Pvt. Lamar Lawshe, a supply clerk with the 4th Battalion, 31st Infantry, is accused of going AWOL in 1998. An ongoing investigation into the desertion charge is being conducted and Lt. Col. Webster M. Wright, division public affairs officer, said the case will be addressed by a court-martial.

“The chain of command will look at the series of paperwork, the history of the case — it will all be looked at in its totality and a decision will be made,” Col. Wright said. “He is still a soldier; he has not been discharged. He is back with his unit.”

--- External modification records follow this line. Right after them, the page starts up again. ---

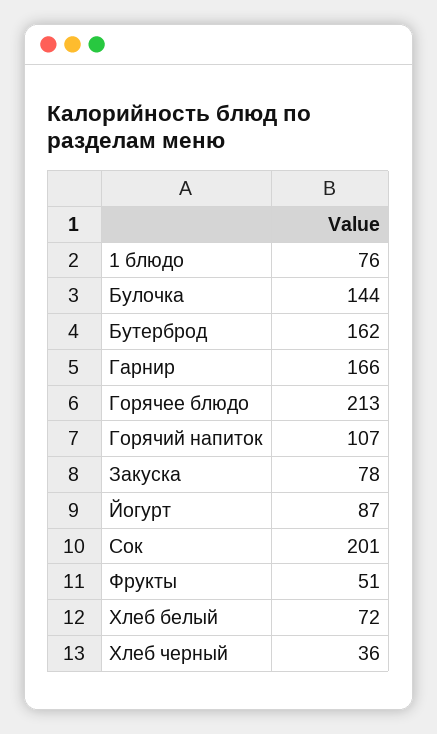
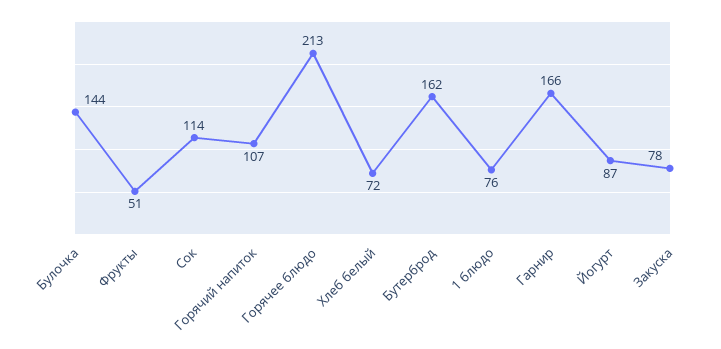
Сок: 201 -> 114
Хлеб черный: 36 -> none

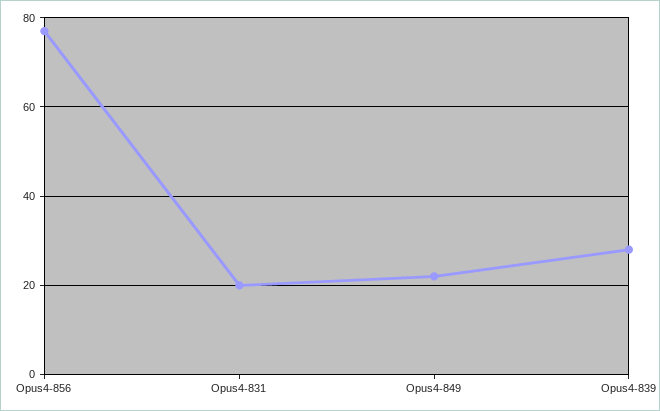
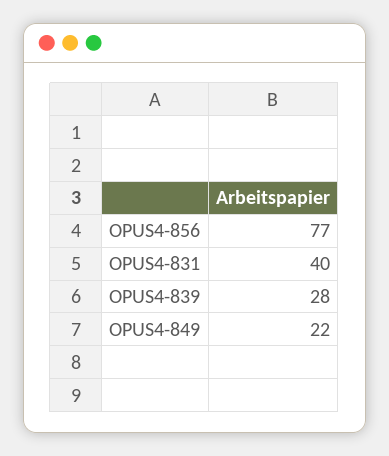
Opus4-831: 20 -> 40

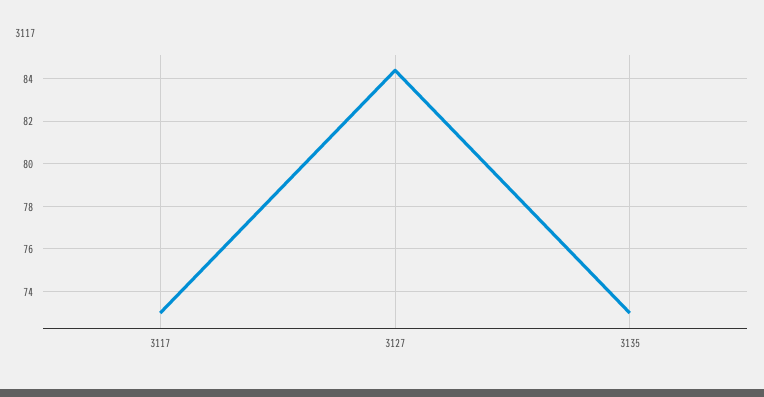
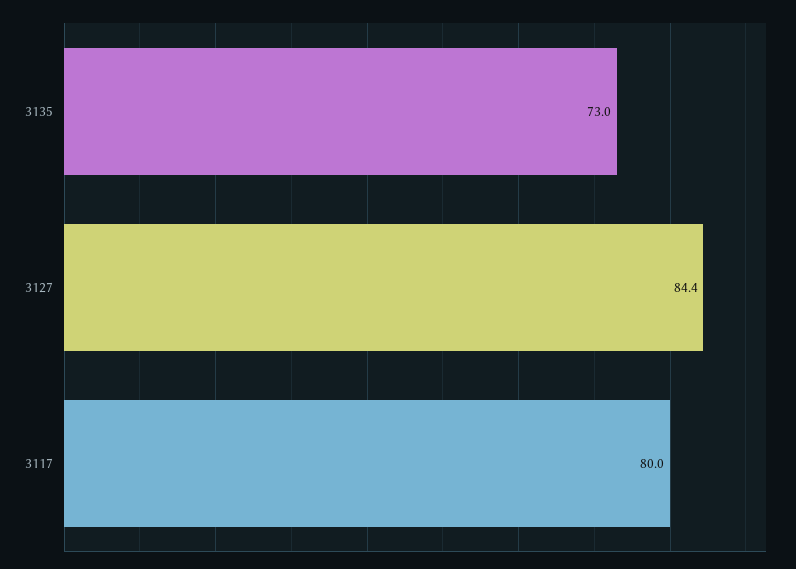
3117: 73 -> 80

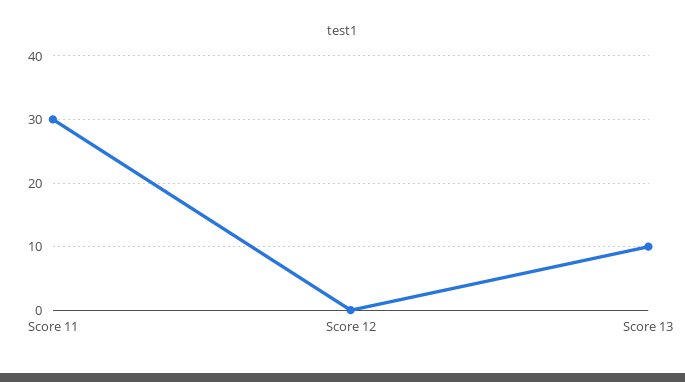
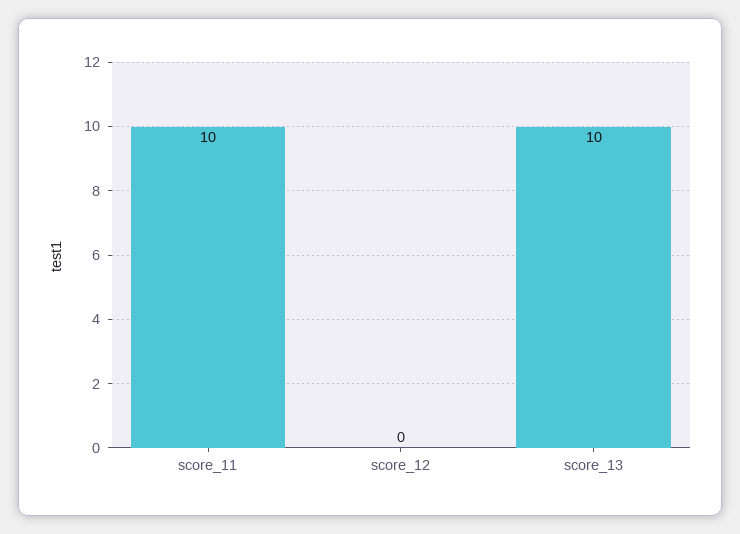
Score 11: 30 -> 10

If Pvt. Lawshe is found guilty of deserting the Army, he could face a maximum penalty of dishonorable discharge and up to three years of confinement.

He is being represented by the Federal Practice Group, Washington, D.C., and, according a news release, “Mr. Lawshe separated from the Army in 1998.”

The release claims Fort Drum officials requested that Mr. Lawshe return to post.

Col. Wright said there was a clerical mistake on post in which there was a “failure to process the paperwork” regarding Pvt. Lawshe’s desertion.

“The error was detected and fixed recently and a warrant was issued for his arrest,” Col. Wright said. “That has held up the process, but our records show he went AWOL and regardless of the clerical error, it is a crime. We do have records that state that he went AWOL 13 years ago.”

Col. Wright said Pvt. Lawshe was arrested Oct. 25 following a routine traffic stop by Pittsburgh police. Pvt. Lawshe previously had been charged with desertion before 1998, Col. Wright said, but he did not have the exact dates of the first AWOL charge available Monday.

Desertion is not common at Fort Drum, Col. Wright said, but “it does happen.”

Pvt. Lawshe will remain with his unit on post until a court-martial date is set.